**Task to carry out**
In the letter below about tobacco promotions, what is the greatest proportion of the tobacco advertising budget spent on?
#### Given text
News releases- background

Letter to the Minister of Health:
Curb Tobacco Promotions.

November 11, 2002

Honourable Anne McLellan
Minister of Health
House of Commons
Ottawa, Ontario

Dear Minister McLellan:

We are writing today to urge you to direct your department to address the legal and regulatory weaknesses that have allowed Imperial Tobacco to use lifestyle advertising to launch  “KOOL” and “KOOL FROST” cigarettes in Canada.

There are at least five problems with the federal regulatory system illustrated through the launch of KOOL cigarettes.  These are:

  • Internet advertising of cigarettes.
    KOOL cigarettes were launched through the creation of a new web-site, marketing nightclub events.  Long after the events are passed, the web-site continues to show KOOL cigarettes in a club atmosphere – a highly compelling marketing image.  Imperial Tobacco has been able to take advantage of the world wide web, despite the fact that it is not one of the four ‘allowable’ venues for tobacco or sponsorship advertising (i.e., on site of sponsored events, by direct mail to adults, in publications with 85% adult readership, in venues where minors are not allowed by law).

  • Cross border advertising of cigarettes
    KOOL is the first international brand to be launched by BAT since it assumed total direction of Imperial Tobacco two years ago.  KOOL cigarettes are advertised through car racing and advertisements in imported publications popular with young Canadians. 

  • Retail displays of cigarettes
    The greatest proportion of the tobacco advertising budget is spent on retail promotions. Although two provinces have moved to protect children from retail displays of cigarettes, your department has taken no steps to regulate these displays, even though it proposed to do so almost four years ago.

  • No health warnings on cigarette advertising.
########
#### Records supplied
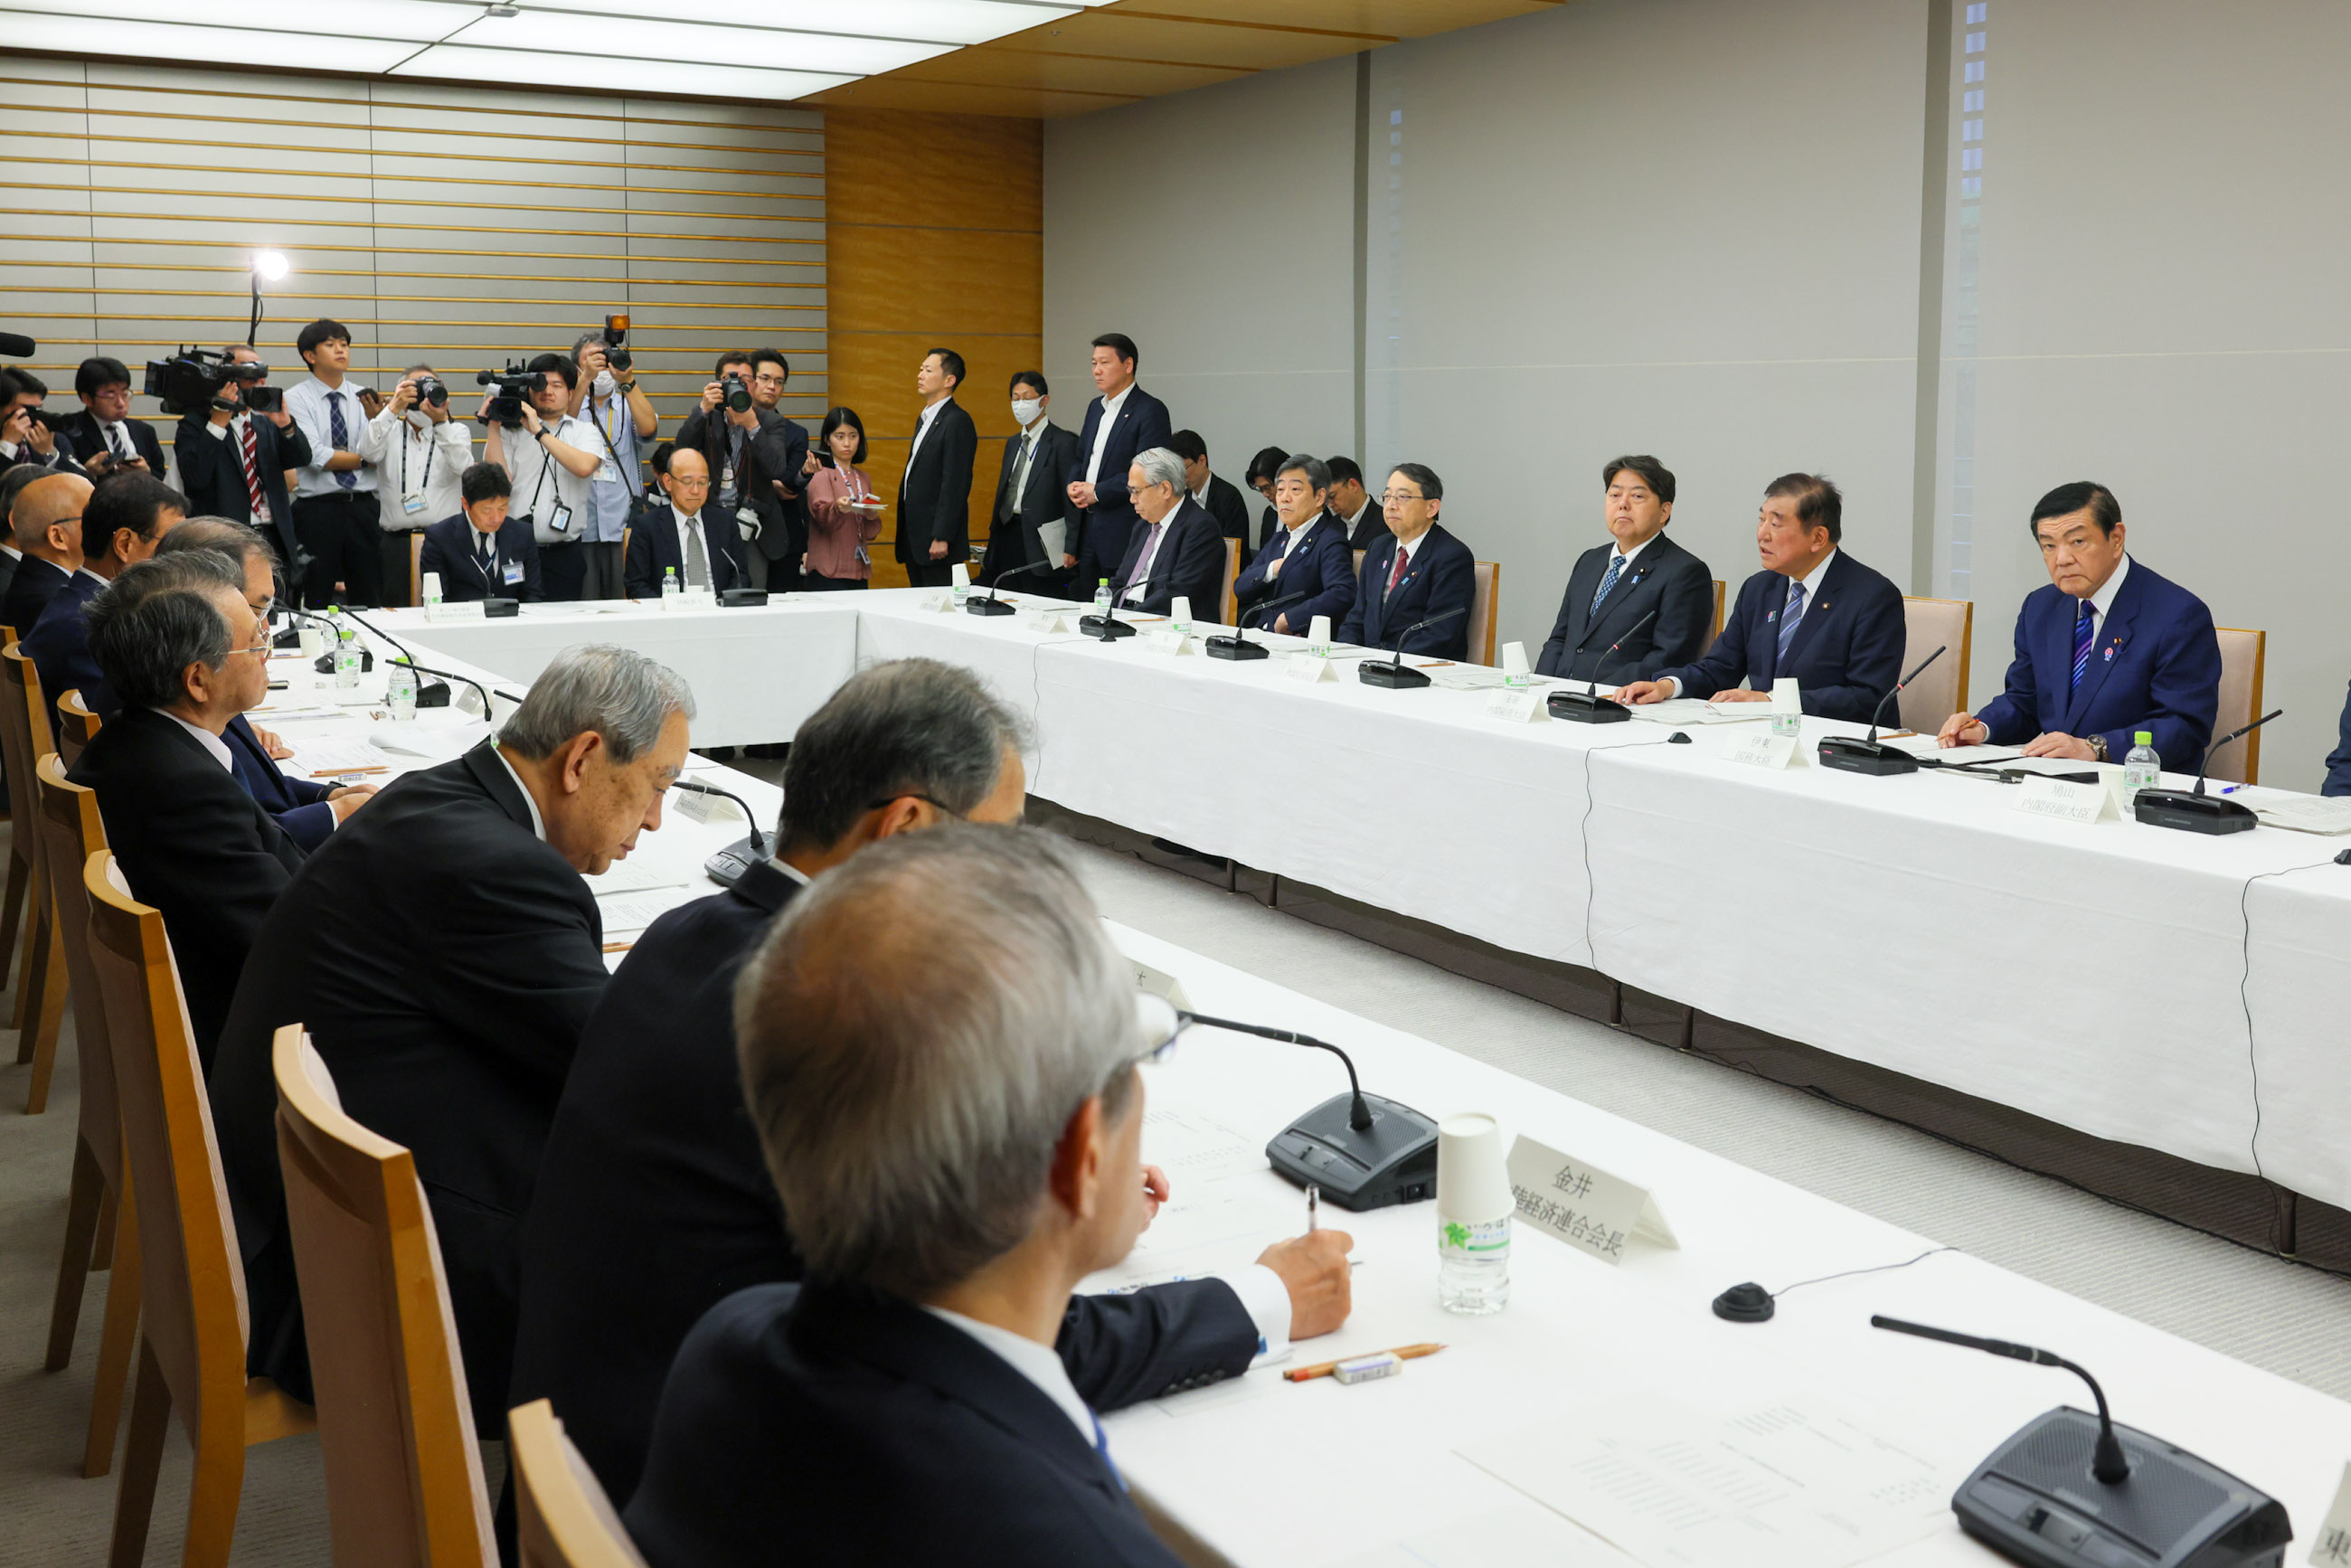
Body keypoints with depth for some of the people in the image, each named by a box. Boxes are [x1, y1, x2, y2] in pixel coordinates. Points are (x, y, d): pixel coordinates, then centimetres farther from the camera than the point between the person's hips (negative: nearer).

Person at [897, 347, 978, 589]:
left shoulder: (957, 422, -12)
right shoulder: (924, 419, 19)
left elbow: (955, 484, -18)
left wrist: (941, 538, -21)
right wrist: (905, 537, 18)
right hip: (915, 541, 9)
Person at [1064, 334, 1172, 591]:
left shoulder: (1150, 410, -9)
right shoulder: (1096, 407, 18)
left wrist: (1097, 492, -16)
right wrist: (1073, 486, 3)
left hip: (1124, 534, -8)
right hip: (1087, 528, 8)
########
**Answer box**
Retail promotions.